Scott Buchanan, executive director of the Student Loan Servicing Alliance, emphasized the need for borrowers to respond promptly to communications from loan servicers. “Do not ignore these warnings. When you see us calling, it’s probably because there’s a problem,” he said.
The legal environment surrounding student loans has become increasingly complex, especially regarding the Biden administration’s Saving on a Valuable Education (SAVE) repayment plan. This plan allows borrowers to make lower monthly payments in exchange for eventual forgiveness but is currently stalled in the courts.

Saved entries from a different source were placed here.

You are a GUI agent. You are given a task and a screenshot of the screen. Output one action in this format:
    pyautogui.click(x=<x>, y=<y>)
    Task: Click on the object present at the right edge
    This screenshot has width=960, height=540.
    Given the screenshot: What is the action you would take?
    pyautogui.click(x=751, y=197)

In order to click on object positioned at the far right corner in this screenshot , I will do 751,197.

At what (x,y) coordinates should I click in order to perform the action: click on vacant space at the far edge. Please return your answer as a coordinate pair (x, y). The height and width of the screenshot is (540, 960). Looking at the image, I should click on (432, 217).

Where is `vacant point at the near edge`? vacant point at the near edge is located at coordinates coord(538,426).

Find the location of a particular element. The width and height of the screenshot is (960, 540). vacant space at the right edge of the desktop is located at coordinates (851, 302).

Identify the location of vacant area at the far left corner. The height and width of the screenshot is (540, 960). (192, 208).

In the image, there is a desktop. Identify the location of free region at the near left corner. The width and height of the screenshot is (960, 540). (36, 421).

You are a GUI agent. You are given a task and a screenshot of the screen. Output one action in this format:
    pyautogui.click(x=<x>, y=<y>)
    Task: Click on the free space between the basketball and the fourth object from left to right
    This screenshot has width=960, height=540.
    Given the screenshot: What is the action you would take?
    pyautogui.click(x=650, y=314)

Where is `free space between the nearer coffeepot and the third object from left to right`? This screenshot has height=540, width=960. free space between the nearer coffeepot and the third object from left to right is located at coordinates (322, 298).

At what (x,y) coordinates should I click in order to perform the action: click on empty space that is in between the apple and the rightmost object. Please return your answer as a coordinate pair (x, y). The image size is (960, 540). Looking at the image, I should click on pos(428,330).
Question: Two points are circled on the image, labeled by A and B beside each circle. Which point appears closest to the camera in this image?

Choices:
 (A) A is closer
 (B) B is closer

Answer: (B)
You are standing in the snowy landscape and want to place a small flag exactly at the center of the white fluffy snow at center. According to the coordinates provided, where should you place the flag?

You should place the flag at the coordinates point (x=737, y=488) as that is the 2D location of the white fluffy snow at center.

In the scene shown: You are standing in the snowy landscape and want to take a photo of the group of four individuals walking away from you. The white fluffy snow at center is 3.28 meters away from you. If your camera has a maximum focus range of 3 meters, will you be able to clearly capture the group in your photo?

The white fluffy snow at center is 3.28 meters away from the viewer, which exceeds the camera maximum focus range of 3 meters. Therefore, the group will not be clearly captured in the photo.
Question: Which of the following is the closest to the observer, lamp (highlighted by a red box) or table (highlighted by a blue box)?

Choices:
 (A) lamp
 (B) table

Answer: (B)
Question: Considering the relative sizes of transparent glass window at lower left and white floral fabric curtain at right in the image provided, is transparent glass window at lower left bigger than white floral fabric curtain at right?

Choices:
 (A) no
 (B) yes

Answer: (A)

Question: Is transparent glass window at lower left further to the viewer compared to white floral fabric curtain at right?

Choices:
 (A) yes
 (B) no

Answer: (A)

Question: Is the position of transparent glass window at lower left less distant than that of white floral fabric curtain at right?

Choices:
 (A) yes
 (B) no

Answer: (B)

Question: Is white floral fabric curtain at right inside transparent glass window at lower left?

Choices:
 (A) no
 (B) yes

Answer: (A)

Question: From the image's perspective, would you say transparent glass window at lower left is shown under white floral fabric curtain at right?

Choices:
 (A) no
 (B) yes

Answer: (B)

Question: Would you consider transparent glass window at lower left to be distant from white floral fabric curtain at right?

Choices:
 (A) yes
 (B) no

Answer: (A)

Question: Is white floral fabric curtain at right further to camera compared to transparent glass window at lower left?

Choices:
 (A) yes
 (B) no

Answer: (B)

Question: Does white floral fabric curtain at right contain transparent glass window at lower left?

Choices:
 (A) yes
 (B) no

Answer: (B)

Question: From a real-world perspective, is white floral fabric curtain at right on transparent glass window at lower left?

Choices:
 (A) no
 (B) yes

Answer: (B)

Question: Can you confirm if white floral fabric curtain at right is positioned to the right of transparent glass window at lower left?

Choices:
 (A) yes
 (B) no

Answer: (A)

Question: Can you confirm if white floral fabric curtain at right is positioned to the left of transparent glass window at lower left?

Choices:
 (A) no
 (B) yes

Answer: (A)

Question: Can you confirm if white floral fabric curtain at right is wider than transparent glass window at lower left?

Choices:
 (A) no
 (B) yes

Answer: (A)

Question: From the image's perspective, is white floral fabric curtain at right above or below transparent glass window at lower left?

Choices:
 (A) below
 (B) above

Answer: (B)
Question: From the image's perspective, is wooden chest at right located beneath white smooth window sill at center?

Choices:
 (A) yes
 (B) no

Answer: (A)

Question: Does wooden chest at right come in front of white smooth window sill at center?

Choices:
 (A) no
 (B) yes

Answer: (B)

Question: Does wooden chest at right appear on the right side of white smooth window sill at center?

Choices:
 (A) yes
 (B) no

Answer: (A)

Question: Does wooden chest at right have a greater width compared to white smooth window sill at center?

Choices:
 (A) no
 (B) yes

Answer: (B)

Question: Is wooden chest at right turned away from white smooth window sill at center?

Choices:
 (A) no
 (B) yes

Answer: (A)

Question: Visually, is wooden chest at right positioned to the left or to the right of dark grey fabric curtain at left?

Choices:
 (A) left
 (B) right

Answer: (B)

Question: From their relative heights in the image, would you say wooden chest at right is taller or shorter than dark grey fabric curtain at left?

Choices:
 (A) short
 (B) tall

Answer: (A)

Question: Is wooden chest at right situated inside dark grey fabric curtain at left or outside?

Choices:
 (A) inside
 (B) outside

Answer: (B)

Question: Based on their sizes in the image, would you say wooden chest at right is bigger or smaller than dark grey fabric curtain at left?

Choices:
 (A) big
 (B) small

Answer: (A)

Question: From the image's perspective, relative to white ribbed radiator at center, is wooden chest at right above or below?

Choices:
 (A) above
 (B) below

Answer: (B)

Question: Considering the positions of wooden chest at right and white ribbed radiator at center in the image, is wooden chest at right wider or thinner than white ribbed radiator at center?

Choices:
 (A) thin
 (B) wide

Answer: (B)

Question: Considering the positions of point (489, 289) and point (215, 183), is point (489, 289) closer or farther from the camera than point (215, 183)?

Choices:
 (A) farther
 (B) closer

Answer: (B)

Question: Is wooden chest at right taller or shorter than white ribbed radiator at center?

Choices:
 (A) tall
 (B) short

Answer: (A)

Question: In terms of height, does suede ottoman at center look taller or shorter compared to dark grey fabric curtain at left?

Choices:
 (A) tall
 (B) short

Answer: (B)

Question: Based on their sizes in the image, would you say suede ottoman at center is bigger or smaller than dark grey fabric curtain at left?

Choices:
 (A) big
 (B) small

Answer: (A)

Jason Delisle, a researcher with the Urban Institute, warned borrowers to prepare for alternative solutions, saying, “There isn’t going to be a SAVE plan. It’s either going down under legislation or it’s going down by the judge’s ruling.”
In February, a U.S. appeals court temporarily halted the SAVE plan, leaving enrollees in limbo. The ramifications are significant, as borrowers in administrative forbearance do not earn credit toward forgiveness programs like the Public Service Loan Forgiveness (PSLF), which requires consistent payments over ten years.
As policymakers consider options, the Trump administration recently proposed new restrictions on PSLF eligibility criteria. These changes, though undergoing a lengthy rulemaking process, aim to narrow who qualifies for forgiveness by targeting organizations deemed to engage in unlawful activities.
While the nuances of the student loan landscape continue to evolve, the Department of Education assured borrowers there are currently no immediate changes to PSLF and that they do not need to take immediate action. However, the office overseeing federal student loans has seen its workforce cut in half, raising concerns about the capacity to handle increasing borrower inquiries.
According to internal data, response times from major loan servicers vary significantly, with MOHELA averaging 2 hours and 24 minutes to answer calls, discouraging many borrowers from seeking support. “The system cannot hold. The system will not function properly, and borrowers will pay the price,” warned Zampini.
The future of the student loan system remains uncertain as discussions unfold about potentially transferring the management of the $1.6 trillion loan portfolio to the Small Business Administration. Experts stress the importance of borrowers being proactive, urging them to seek clarity and stay informed about their loans.